Adresse permanente : https://www.biusante.parisdescartes.fr/patin/?do=pg&let=0671

(Consulté le 29/03/2024)

 

Monsieur, [a][1]

J’ai vu des hommes qui tenaient pour certain que le cardinal Mazarin [2] est bien malade, mais que l’on celait cette grandeur de sa maladie tant que l’on pouvait ; qu’il n’en fallait croire ni médecins de cour (qui tous n’en disent rien d’assuré et n’en parlent qu’en biaisant, selon l’ordre qu’ils ont reçu), ni aucun homme de chez de roi. Vous savez bien que les grands font mystère de toutes leurs affaires, mais la mort viendra qui lèvera le voile et découvrira tout ; et même cette mort est un mystère à ce que dit Marc Antonin [3][4] en son livre quatrième De Rebus suis, vel de se ipso, ad se ipsum, voici ces beaux mots : Tale quiddam mors est, quale nativitas, naturæ utrumque mysterium est, φυσεως μυστηριον. [1] Le roi [5] a répété son ballet [6] par deux fois pour le danser devant la reine d’Angleterre [7] quand elle sera arrivée. [2] J’apprends que Astrologia Gallica du sieur Jean Morin [8] natif de Villefranche en Beaujolais, [9] jadis docteur en médecine de Valence, [10] professeur du roi ès mathématiques dans notre Collège royal[11] est enfin achevé à La Haye [12] en Hollande. [3] L’on m’a dit qu’il y a bien là-dedans des injures contre les médecins de Paris, et les autres aussi, qui ne veulent admettre ni l’astrologie [13] judiciaire, ni la chimie ; [14] et je ne m’en étonne pas car cet homme était fou. Ce sont deux volumes in‑fo, pour l’édition desquels la reine de Pologne [15] a donné 2 000 écus à la recommandation d’un sien secrétaire qui aime l’astrologie. Voilà comment les princes sont trompés ; si c’était un bon livre qui pût être utile au public, on ne trouverait point d’imprimeur [16] ni personne qui s’en voulût charger.

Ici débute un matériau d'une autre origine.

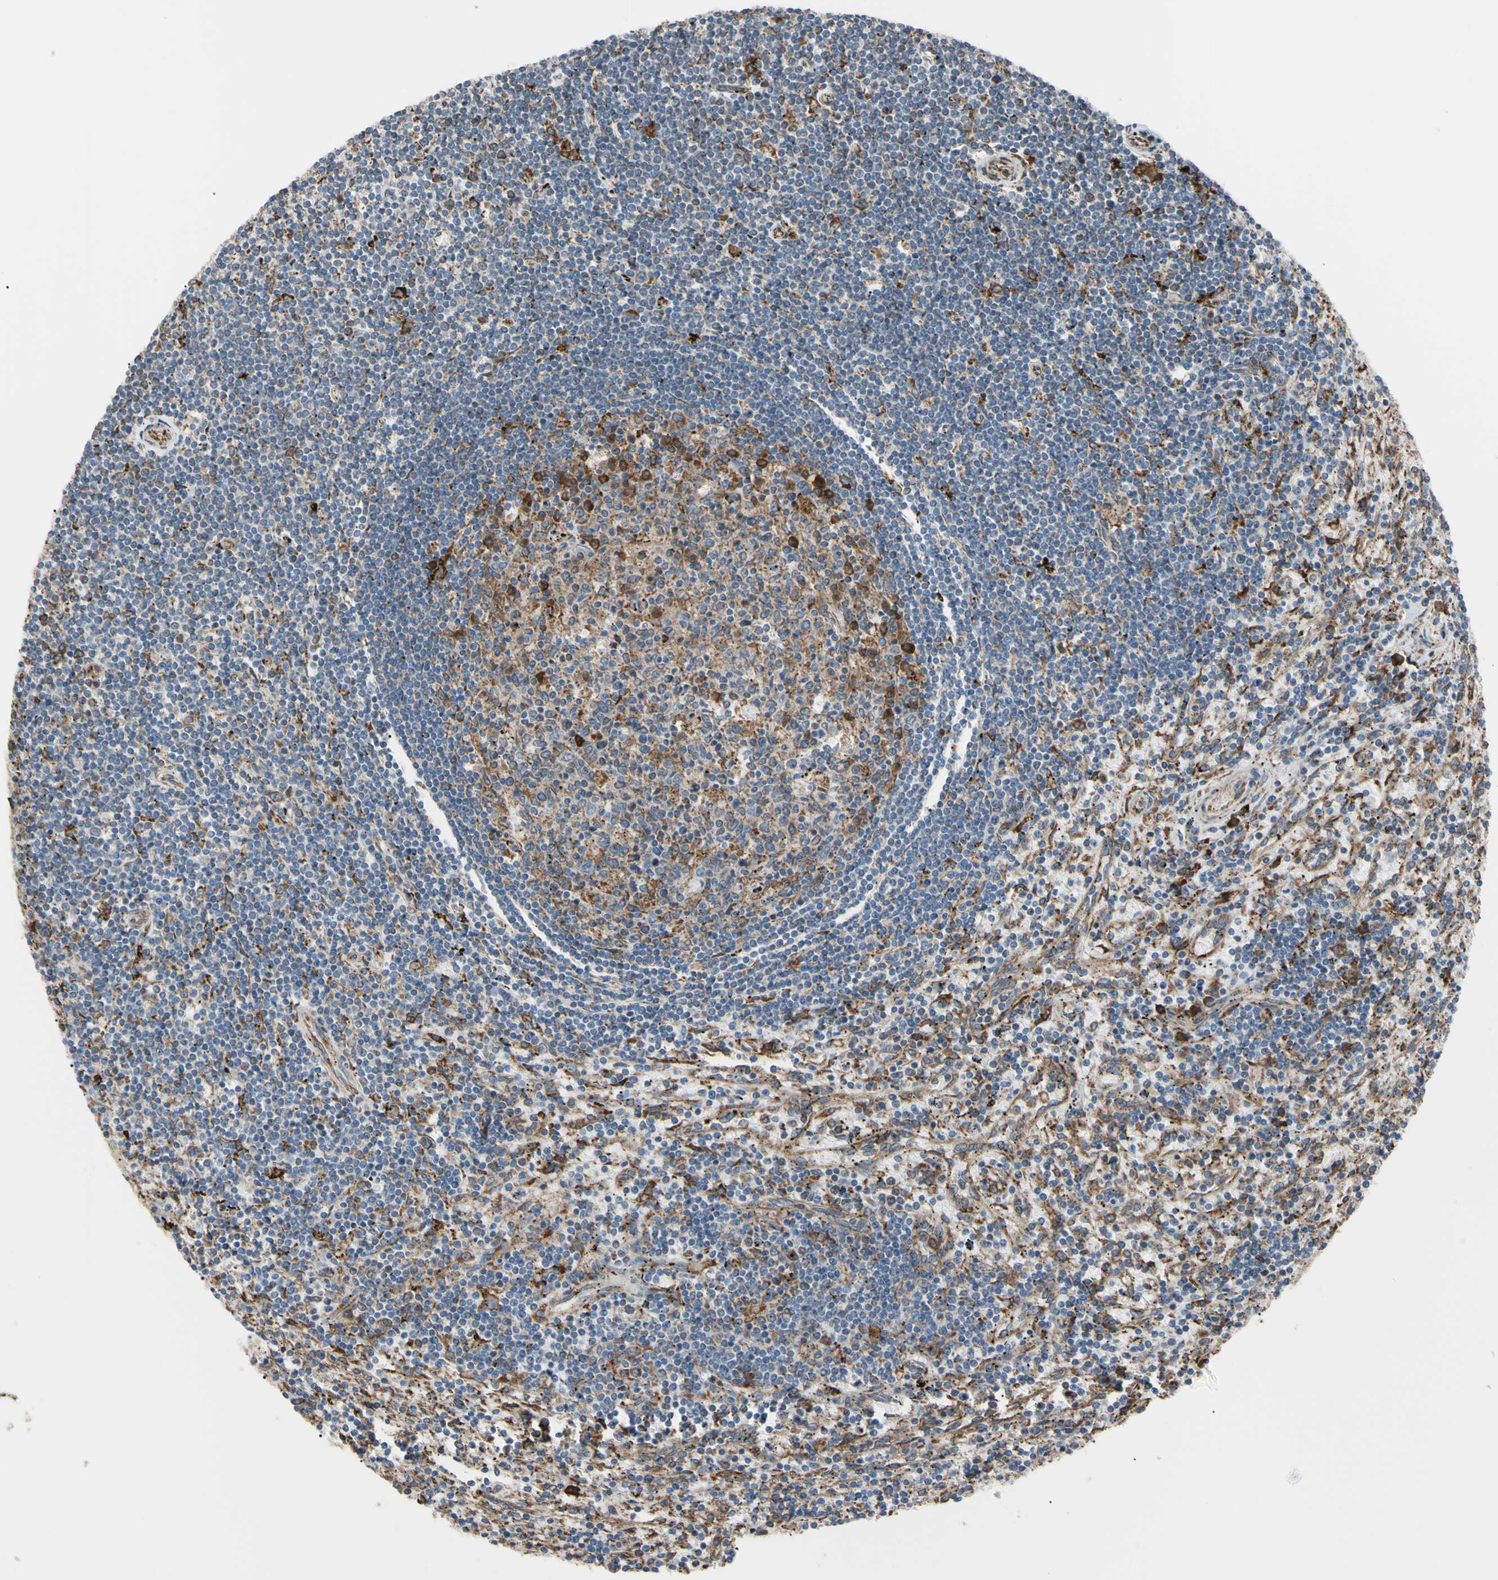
{"staining": {"intensity": "strong", "quantity": ">75%", "location": "cytoplasmic/membranous"}, "tissue": "lymphoma", "cell_type": "Tumor cells", "image_type": "cancer", "snomed": [{"axis": "morphology", "description": "Malignant lymphoma, non-Hodgkin's type, Low grade"}, {"axis": "topography", "description": "Spleen"}], "caption": "Human low-grade malignant lymphoma, non-Hodgkin's type stained with a protein marker exhibits strong staining in tumor cells.", "gene": "BMF", "patient": {"sex": "male", "age": 76}}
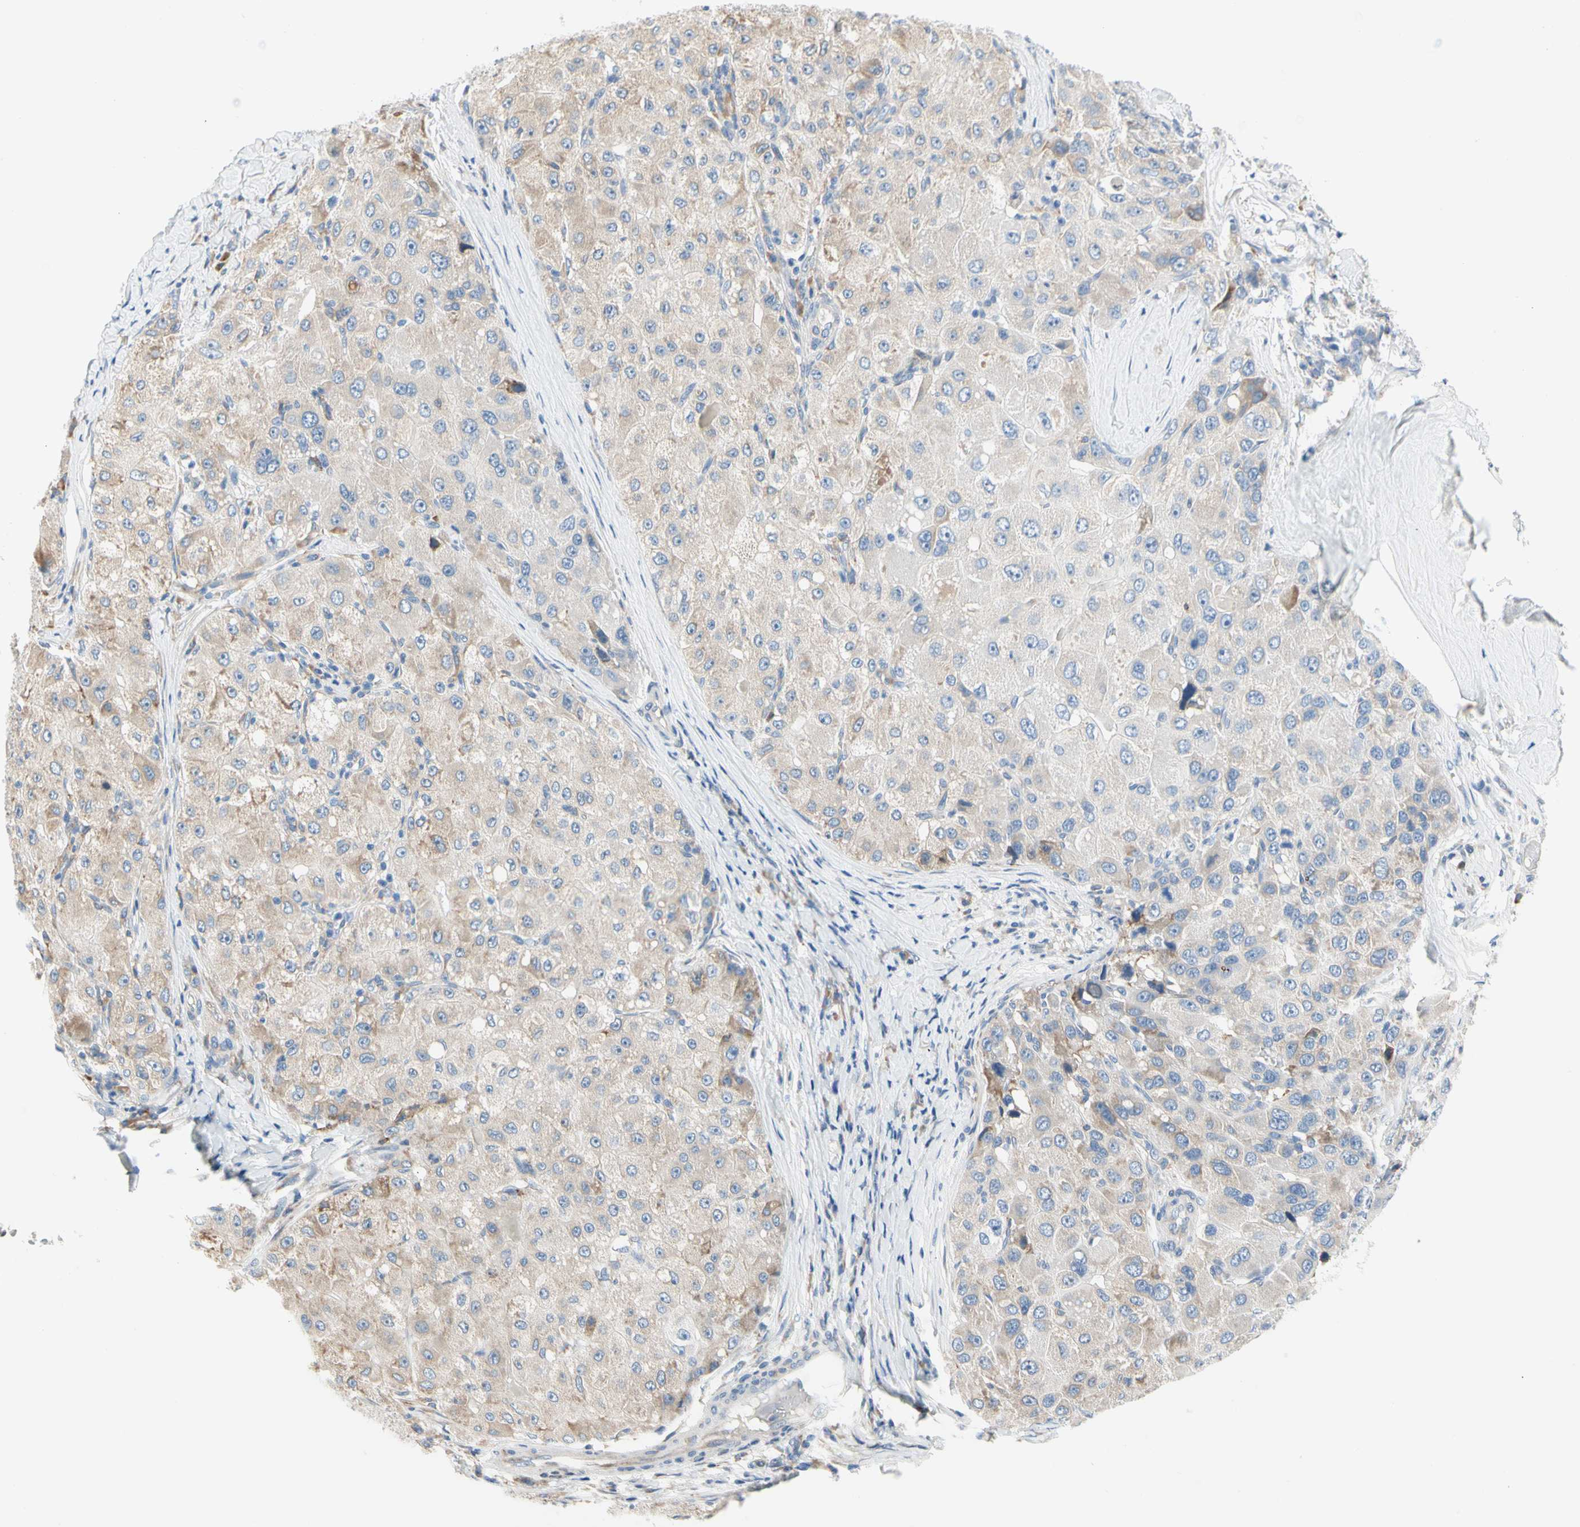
{"staining": {"intensity": "weak", "quantity": "25%-75%", "location": "cytoplasmic/membranous"}, "tissue": "liver cancer", "cell_type": "Tumor cells", "image_type": "cancer", "snomed": [{"axis": "morphology", "description": "Carcinoma, Hepatocellular, NOS"}, {"axis": "topography", "description": "Liver"}], "caption": "This is an image of IHC staining of liver cancer, which shows weak positivity in the cytoplasmic/membranous of tumor cells.", "gene": "STXBP1", "patient": {"sex": "male", "age": 80}}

La rivière est ici fort basse et il y fait aussi doux que dans la fin du mois d’avril, et grassantur morbi verni, rheumatismi, podagrici, nephriticique dolores, sed paucæ febres assiduæ[4][17][18] Je commencerai, Dieu aidant, mes leçons [19] mardi prochain. L’anatomie [20] du voleur s’en va être achevée, à laquelle Noël Falconet [21] a soigneusement assisté, et il m’en dit tous les jours des nouvelles ; vous savez que c’est l’œil de la médecine. [5]

On dit ici que le cardinal [22] va faire trois différents mariages : de sa première nièce [23] avec le prince Colonna, [6][24][25] de la seconde [26] avec le grand maître de l’Artillerie, [7][27] et de son neveu [28] avec une des filles du Palatin, [29] et que ce neveu sera nommé duc de Nevers ; [8][30] mais peut-être que cela ne sera pas vrai, vous savez que les politiques spéculatifs ne laissent point leur esprit en repos pour faire parler les autres. On dit aussi qu’il a promis à Guénault [31] une abbaye de 4 000 livres de rente pour un des fils de sa fille. Dieu lui fasse la grâce de bien faire à bien du monde avant que de mourir ; il a longtemps vécu en faisant bien souffrir plusieurs.

Je vous écrivis hier un billet à la prière de M. Aubert [32] contre un garçon apothicaire de Bruxelles [33] qui l’a fort mal servi et qui était un grand fripon. Je vous supplie d’avoir créance au dit billet et ne vous point mêler des affaires de ce garçon. Je vous baise très humblement les mains, au P. Théophile Raynaud, à Mlle Falconet et à notre bon ami M. Spon, et suis de tout mon cœur votre, etc.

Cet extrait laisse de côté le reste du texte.